20120423

CAP 4 | Nem tudo é o que parece ser


A conversa com a “garota com olhos de caleidoscópio” – como Lennon carinhosamente apelidou Eli Heil – rendeu, mas não era exatamente o tipo de distração que os Beatles procuravam em sua excursão pelo terceiro mundo. O guia tranquilizou-os, garantindo que ia lhes mostrar um lugar onde, em tese, iriam se sentir em casa: a praia dos Ingleses, cujas versões sobre sua denominação perdiam-se entre imaginação, memória popular e tradição oral.

Os mais antigos juravam que piratas a serviço da velha Albion haviam fundeado no extremo noroeste da Ilha de Santa Catarina para atacar a sede do povoado de Nossa Senhora do Desterro, em 1689. Outra corrente acreditava que o motivo era um londrino ter sido o primeiro morador da área. O mais provável, no entanto, é que o nome seja uma alusão aos sobreviventes do encalhe de um submarino amarelo do Império Britânico nas suas águas rasas que ali se estabeleceram.

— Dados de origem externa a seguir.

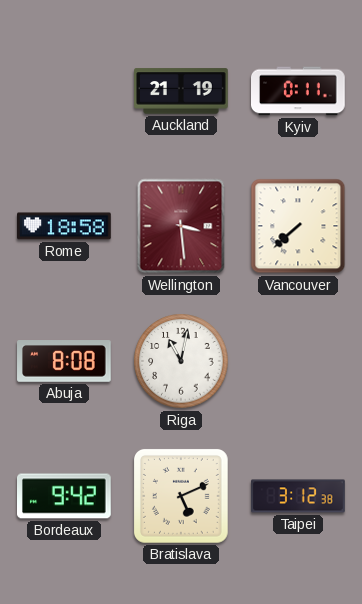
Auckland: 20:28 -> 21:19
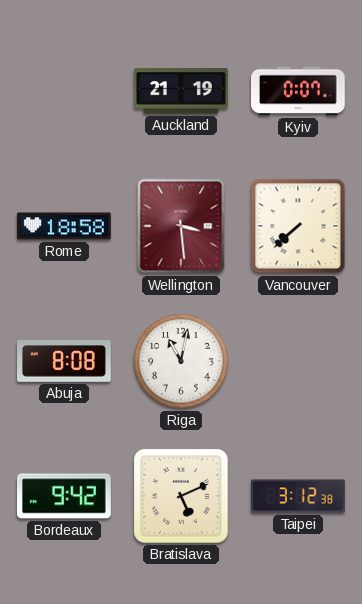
Kyiv: 0:11 -> 0:07
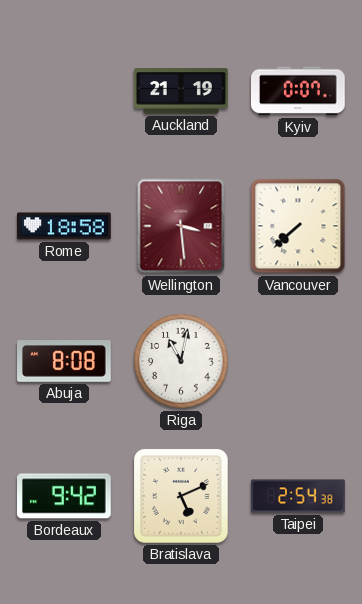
Taipei: 3:12 -> 2:54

O fato é que, de inglês, o local reproduzia somente a animosidade com os argentinos, os primeiros a valorizarem o seu potencial turístico. Consta que Lennon, inclusive, ao se encrespar com um portenho por causa de uma nativa, teria dito para ele cuidar melhor do arquipélago das Falklands (“las Malvinas son nuestras”, esbravejou o hermano) em vez de dar em cima da mulher dos outros.

Bem diferente do suntuoso e nababesco resort na Ponta dos Ganchos em que McCartney já se refestela enquanto aguarda a hora de seu show em Florianópolis, as acomodações dos Beatles nos Ingleses não ostentavam nenhum conforto. O maior luxo da meia-água que os abrigou era a iluminação, a cargo de uma pomboca a querosene. Em vias de perder o autocontrole obtido em anos de meditação oriental, Harrison manifestou-se com a única palavra que poderia ser compreendida pelo monoglota que os acompanhava:

— Índia! — exasperou-se. — Pô, por que tu não disse antes, o istepô?! Tem uma carrada de índias aqui pertinho!

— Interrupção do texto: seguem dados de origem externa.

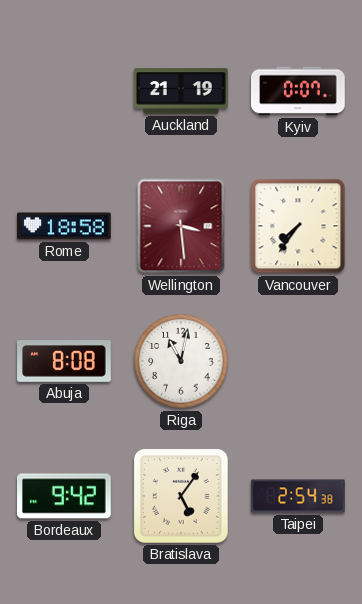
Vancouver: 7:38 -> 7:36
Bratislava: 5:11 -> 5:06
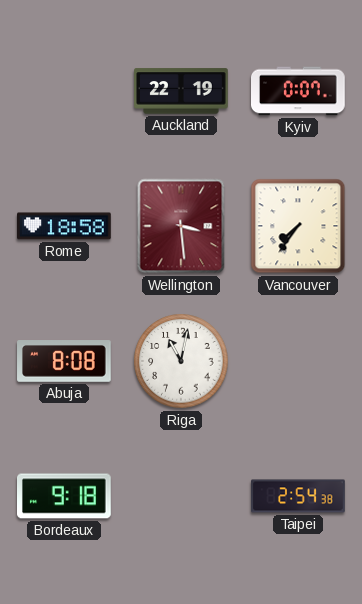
Auckland: 21:19 -> 22:19
Bordeaux: 9:42 -> 9:18
Bratislava: 5:06 -> none
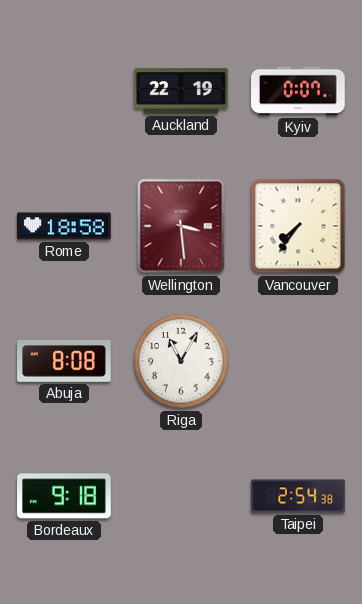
Riga: 11:02 -> 11:05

A estada na reserva dos Carijós só não foi totalmente frustrante por causa de um curió. O pássaro de plumagem sobrevoou os Beatles durante toda a trilha da banda pelos variados biomas do território aborígene. Enlevado pelo canto da ave, McCartney pegou o violão para transcrever a melodia e criou “Blackbird” – uma prova de que suas canções mais arrebatadoras vêm de forma espontânea, como se letra e música brotassem sem esforço algum da parte dele.

Índio mesmo, de cocar e tacape na mão, eles não viram nem nos folhetos distribuídos pelas simpáticas “carijozetes” na recepção. Não que se importassem com isso. Escolheram aquele país devido a Maharish Mahesh Yogi, e os sermões do guru indiano jamais mencionaram o fator silvícola como indispensável para alcançar uma consciência superior.

O guia é que estava inconformado. Rancoroso, torcia para que viesse uma construtora gaúcha, cercasse a bugrada ausente e em volta erigisse um loteamento cheio de requinte, glamour e garrafas de vodka vazias na calçada. No que dependesse dele, seus clientes iriam, sim, elogiar sua presteza.

— Esses carijós que se arrombem — desculpou-se. — Amanhã a gente vai em uma aldeia indígena de verdade; Guarani, Kaigang ou Xocleng, a seu critério.

— Xocleng! — Lennon entusiasmou-se com a onomatopeia.

No dia seguinte, o guia colocou o quarteto em uma Kombi e pegou a BR-59 (futura BR-101) para o sul do estado.